A fisiologia específica de Safa e Marwa apresentou um conjunto único de desafios para a equipe médica. As meninas era unidas pelo topo de suas cabeças, voltadas para direções opostas. Eles nunca tinham visto os rostos uma do outra.

As gêmeas tinham um labirinto de vasos sanguíneos compartilhados que nutriam os cérebros de ambas. Apenas uma delas poderia receber alguns dos principais vasos sanguíneos. Estes foram dados a Marwa, que era a gêmea mais fraca.

Mas, como resultado, Safa teve um derrame. Ela agora tem danos permanentes no cérebro e pode nunca conseguir andar.

A primeira cirurgia ocorreu em setembro de 2018
A primeira cirurgia ocorreu em setembro de 2018
Foto: BBC News Brasil

Jeelani disse que essa questão estará para sempre com ele. "É uma decisão que tomei como cirurgião. É uma decisão que tomamos como equipe. É uma decisão com a qual temos que conviver", conta.

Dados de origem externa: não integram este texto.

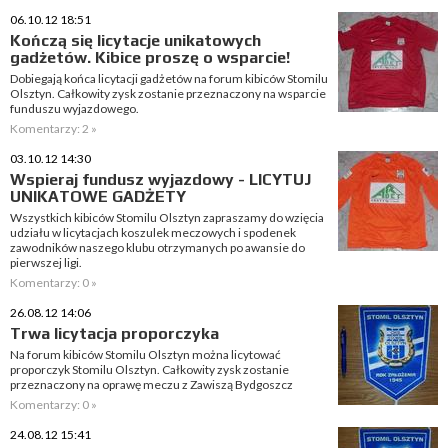
06.10.12 18:51
Kończą się licytacje unikatowych
gadżetów. Kibice proszę o wsparcie!
Dobiegają końca licytacji gadżetów na forum kibiców Stomilu
Olsztyn. Całkowity zysk zostanie przeznaczony na wsparcie
funduszu wyjazdowego.
Komentarzy: 2 »
03.10.12 14:30
Wspieraj fundusz wyjazdowy - LICYTUJ
UNIKATOWE GADŻETY
Wszystkich kibiców Stomilu Olsztyn zapraszamy do wzięcia
udziału w licytacjach koszulek meczowych i spodenek
zawodników naszego klubu otrzymanych po awansie do
pierwszej ligi.
Komentarzy: 0 »
26.08.12 14:06
Trwa licytacja proporczyka
Na forum kibiców Stomilu Olsztyn można licytować
proporczyk Stomilu Olsztyn. Całkowity zysk zostanie
przeznaczony na oprawę meczu z Zawiszą Bydgoszcz
Komentarzy: 0 »
24.08.12 15:41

Ele acredita que o resultado para Safa e Marwa provavelmente teria sido melhor se elas tivessem sido separadas antes. A família demorou bastante tempo para levantar os fundos necessários para pagar os custos cirúrgicos.

Isso levou Jeelani e seu colega cirurgião David Dunaway, a criarem uma instituição de caridade para tentar aumentar a conscientização e obter dinheiro para cobrir os custos de separação de gêmeos craniópagos.

Em janeiro de 2020, a mesma equipe cirúrgica do hospital separou com sucesso meninos gêmeos da Turquia que eram unidos pela cabeça: Yigit e Derman Evrensel.

Eles também passaram por três operações, mas o processo foi muito mais rápido do que com Safa e Marwa. Os gêmeos voltaram para casa, na Turquia, antes de seu segundo aniversário, e os cirurgiões acreditam que eles terão um progresso muito rápido.

Recuperação

A recuperação das duas meninas foi lenta — elas só tiveram alta do hospital cinco meses depois de separadas, e mesmo assim continuaram em Londres para os tratamentos e exames posteriores.

Elas precisaram de fisioterapia diariamente para ajudá-las a alcançar alguns marcos fundamentais — aprender a rolar, a sentar e a manter a cabeça erguida. Ambas também precisaram de enxertos de pele na parte de trás de suas cabeças.

A mão das meninas disse à BBC, no ano passado, que estava segura de que separar as meninas foi o correto a fazer.

"Estou muito feliz. Com a graça de Deus, posso segurar uma por uma hora e, depois, a outra. Deus respondeu às nossas orações", disse ela.